From the article on customer acquisition and activation below, reproduce verbatim the passage starting with "There are many" and going on through "that is sustainable.".

- _Supplied passage_
# # # #
Growth Equation: Customer Acquisition and Activation — Part 2

Ee Wui Yang
8 min readAug 31, 2020
Photo by Austin Distel on Unsplash

There are many reasons why a business should want to employ a marketing and expansion strategy. This can be a great move for companies whose growth has peaked in current channels, though they aren’t the only ones that can potentially benefit from this. In fact, a clear strategy for marketing and expansion can help make growth more structured and sustainable for any kind of business with long-term goals.

At SnapEx, we took cues from the famous Growth Formula proposed by Alex Schultz and Andy John. The formula cleverly breaks down the growth of any businesses into 3 major pillars and emphasizes that if the Core Product Value doesn’t exist, even the greatest traffic or the best emotional response won’t lead to growth that is sustainable.

Understanding your market, and how your core product creates value for it is a fundamental part of any business model, and while growth can benefit from bells and whistles, it’s important to maintain how well your product caters to the market. Your customers don’t pay you for the dressing, they pay you for the salad.

Alternatively, you can also look at the equation as such: by giving the “Top of Funnel”, “Magic Moment” and “Core Product Value” a maximum score of 5, 5, and 5 respectively. The closer the overall scoring is to 125, the more sustainable the growth of your business becomes.

This simple growth equation can be a remarkable tool for analyzing growth. It not only helps identify where best to direct your resources but also aids in managing your overall efforts to maintain sustainable growth. However, do take note that there isn’t a one-size-fits-all growth equation, always consider one that fundamentally reflects the nature of your business and operations. In the later section, I will also share across a general Growth Template in Excel format as a reference.

Throughout the expansion journey of SnapEx, our team assessed and tested various strategies, plans, and implementations. This allowed us to determine product-market fit at the very early stages, and map out exactly what the demands of our customers are from our ‘Core Product Value’ offerings.

Time may stretch on forever, but there are only 24 hours in a day. There will always be areas that demand your time, and this will vary as time passes, but investing some of it in understanding your market can work wonders. This is reflected by the exponential customer growth we’ve seen over the last few months.

Top of Funnel: Customer Acquisition and Activation

At SnapEx, our “Top of the Funnel “ is represented by the customer lifecycle framework, described by the Pirate Metrics (AARRR), shown below.
# # # #
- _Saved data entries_
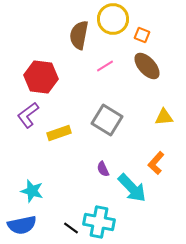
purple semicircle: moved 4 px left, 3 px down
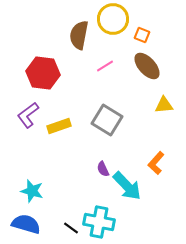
red hexagon: moved 2 px right, 4 px up
yellow triangle: moved 12 px up
yellow rectangle: moved 7 px up
cyan arrow: moved 5 px left, 2 px up
blue semicircle: moved 4 px right, 1 px up; rotated 152 degrees counterclockwise
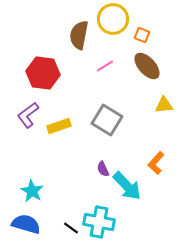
cyan star: rotated 15 degrees clockwise
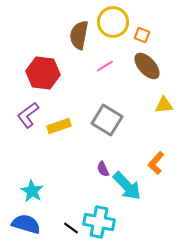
yellow circle: moved 3 px down
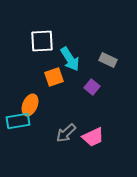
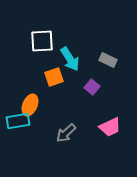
pink trapezoid: moved 17 px right, 10 px up
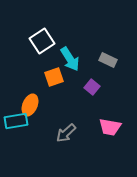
white square: rotated 30 degrees counterclockwise
cyan rectangle: moved 2 px left
pink trapezoid: rotated 35 degrees clockwise
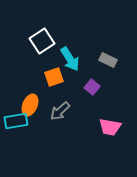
gray arrow: moved 6 px left, 22 px up
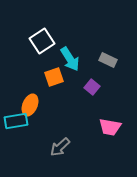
gray arrow: moved 36 px down
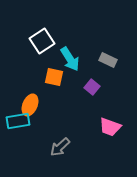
orange square: rotated 30 degrees clockwise
cyan rectangle: moved 2 px right
pink trapezoid: rotated 10 degrees clockwise
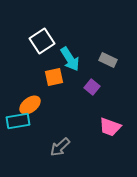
orange square: rotated 24 degrees counterclockwise
orange ellipse: rotated 30 degrees clockwise
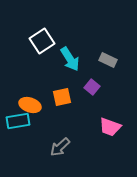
orange square: moved 8 px right, 20 px down
orange ellipse: rotated 55 degrees clockwise
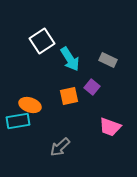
orange square: moved 7 px right, 1 px up
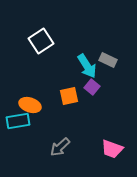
white square: moved 1 px left
cyan arrow: moved 17 px right, 7 px down
pink trapezoid: moved 2 px right, 22 px down
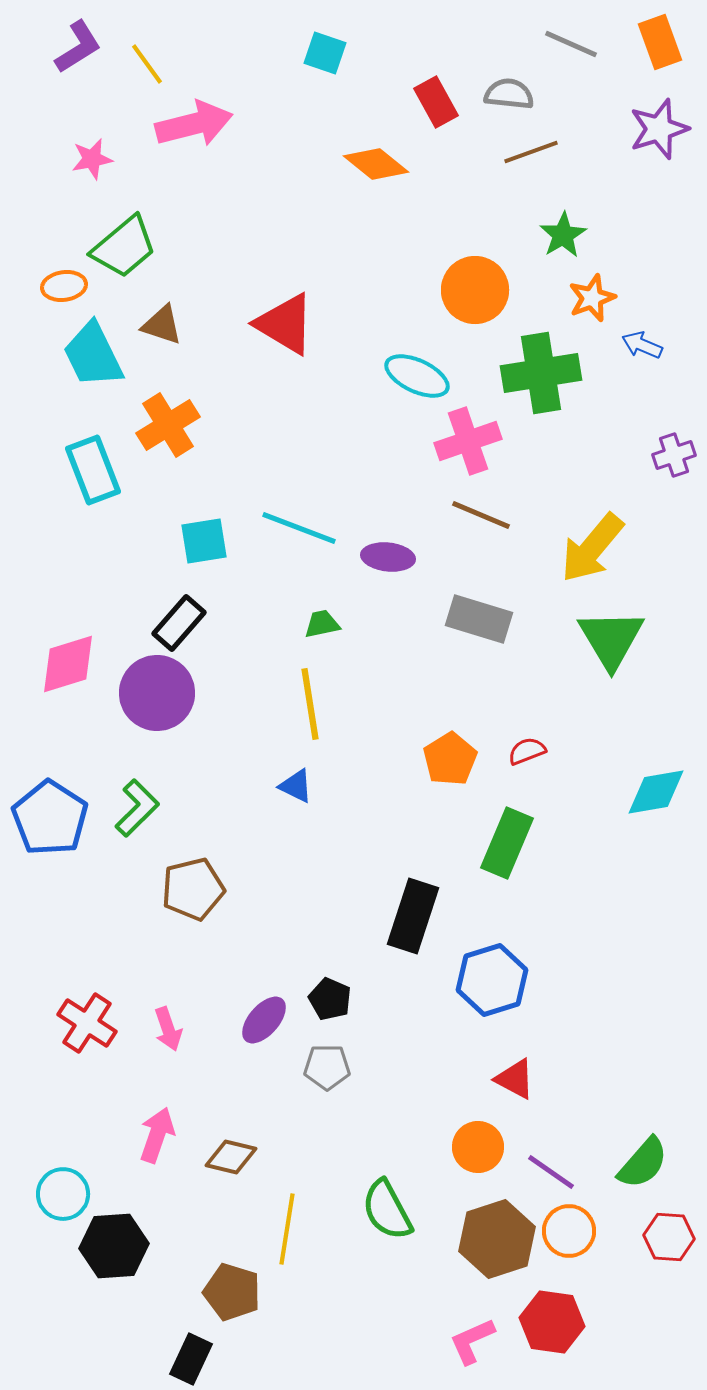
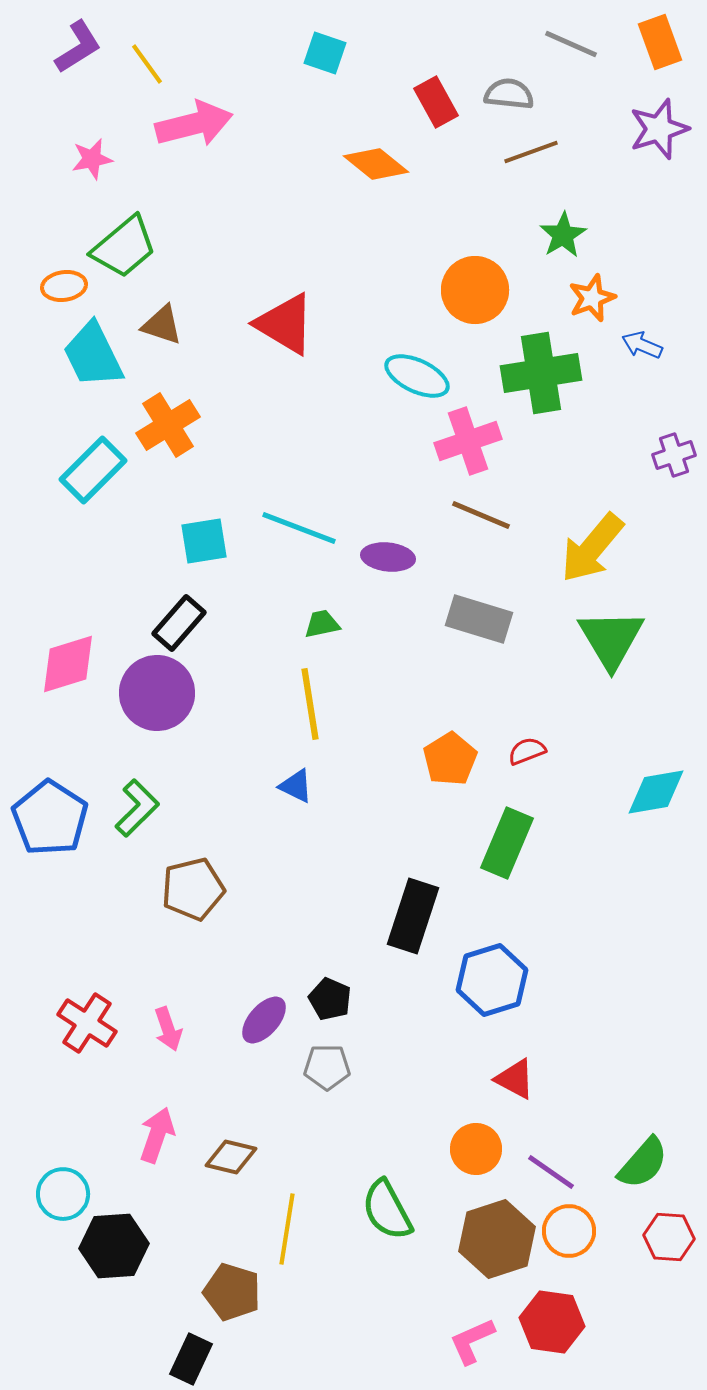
# # # #
- _Output for this task_
There are many reasons why a business should want to employ a marketing and expansion strategy. This can be a great move for companies whose growth has peaked in current channels, though they aren’t the only ones that can potentially benefit from this. In fact, a clear strategy for marketing and expansion can help make growth more structured and sustainable for any kind of business with long-term goals.

At SnapEx, we took cues from the famous Growth Formula proposed by Alex Schultz and Andy John. The formula cleverly breaks down the growth of any businesses into 3 major pillars and emphasizes that if the Core Product Value doesn’t exist, even the greatest traffic or the best emotional response won’t lead to growth that is sustainable.